▶ _LIST OF TASKS_:
• a. Answer these questions about the capsule networks passage, one per line:
(i) In what year were CapsNets first introduced?
(ii) What name does the passage give to the property that small changes to the inputs produce small changes to the outputs?
(iii) Which architecture does the passage name as an example for object detection?
• b. Repeat the capsule networks passage word for word, from "CNNs don’t handle" up to and including "backgrounds right now).".

-- PASSAGE PROVIDED follows --

Capsule networks (CapsNets) are a hot new neural net architecture
that may well have a profound impact on deep learning, in particular for
computer vision. Wait, isn't computer vision pretty much solved
already? Haven't we all seen fabulous examples of convolutional neural
networks (CNNs) reaching super-human level in various computer vision
tasks, such as classification, localization, object detection, semantic
segmentation or instance segmentation (see Figure 1)? Figure 1. Some
of the main computer vision tasks. Today, each of these tasks requires a
very different CNN architecture, for example ResNet for classification,
YOLO for object detection, Mask R-CNN for instance segmentation, and so
on. Image by Aurélien Géron.
Well, yes, we’ve seen fabulous CNNs, but:
They were trained on huge numbers of images (or they reused parts
of neural nets that had). CapsNets can generalize well using much less
training data.
CNNs don’t handle ambiguity very well. CapsNets do, so they can
perform well even on crowded scenes (although, they still struggle with
backgrounds right now).
CNNs lose plenty of information in the pooling layers. These layers
reduce the spatial resolution (see Figure 2), so their outputs are
invariant to small changes in the inputs. This is a problem when
detailed information must be preserved throughout the network, such as
in semantic segmentation. Today, this issue is addressed by building
complex architectures around CNNs to recover some of the lost
information. With CapsNets, detailed pose information (such as precise
object position, rotation, thickness, skew, size, and so on) is
preserved throughout the network, rather than lost and later recovered.
Small changes to the inputs result in small changes to the
outputs—information is preserved. This is called "equivariance." As a
result, CapsNets can use the same simple and consistent architecture
across different vision tasks.
Finally, CNNs require extra components to automatically identify
which object a part belongs to (e.g., this leg belongs to this sheep).
CapsNets give you the hierarchy of parts for free.
Figure 2. The
DeepLab2 pipeline for image segmentation, by Liang-Chieh Chen, et al.:
notice that the output of the CNN (top right) is very coarse, making it
necessary to add extra steps to recover some of the lost details. From
the paperDeepLab: Semantic Image Segmentation with Deep Convolutional Nets, Atrous Convolution, and Fully Connected CRFs, figure reproduced with the kind permission of the authors. See this great post by S. Chilamkurthy to see how diverse and complex the architectures for semantic segmentation can get.
CapsNets were first introduced in 2011 by Geoffrey Hinton, et al., in a paper called Transforming Autoencoders,
but it was only a few months ago, in November 2017, that Sara Sabour,
Nicholas Frosst, and Geoffrey Hinton published a paper called Dynamic Routing between Capsules,
where they introduced a CapsNet architecture that reached
state-of-the-art performance on MNIST (the famous data set of
handwritten digit images), and got considerably better results than CNNs
on MultiMNIST (a variant with overlapping pairs of different digits).
See Figure 3. Figure 3. MultiMNIST
images (white) and their reconstructions by a CapsNet (red+green). “R” =
reconstructions; “L” = labels. For example, the predictions for the
first example (top left) are correct, and so are the reconstructions.

-- PASSAGE PROVIDED concluded --
-- SUPPLIED INFORMATION follows --

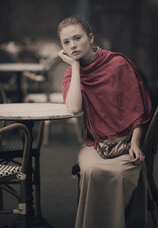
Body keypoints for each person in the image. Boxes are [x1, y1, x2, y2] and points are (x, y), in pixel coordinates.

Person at [57, 16, 152, 228]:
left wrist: (135, 143)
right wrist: (74, 67)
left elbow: (138, 110)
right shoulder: (71, 73)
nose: (72, 45)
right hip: (97, 143)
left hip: (127, 141)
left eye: (77, 38)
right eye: (66, 42)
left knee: (117, 172)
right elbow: (74, 108)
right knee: (91, 170)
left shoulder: (118, 64)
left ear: (90, 38)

-- SUPPLIED INFORMATION concluded --

▶ _LIST OF SOLUTIONS_:
• a.
(i) 2011
(ii) Equivariance
(iii) YOLO

• b.
CNNs don’t handle ambiguity very well. CapsNets do, so they can
perform well even on crowded scenes (although, they still struggle with
backgrounds right now).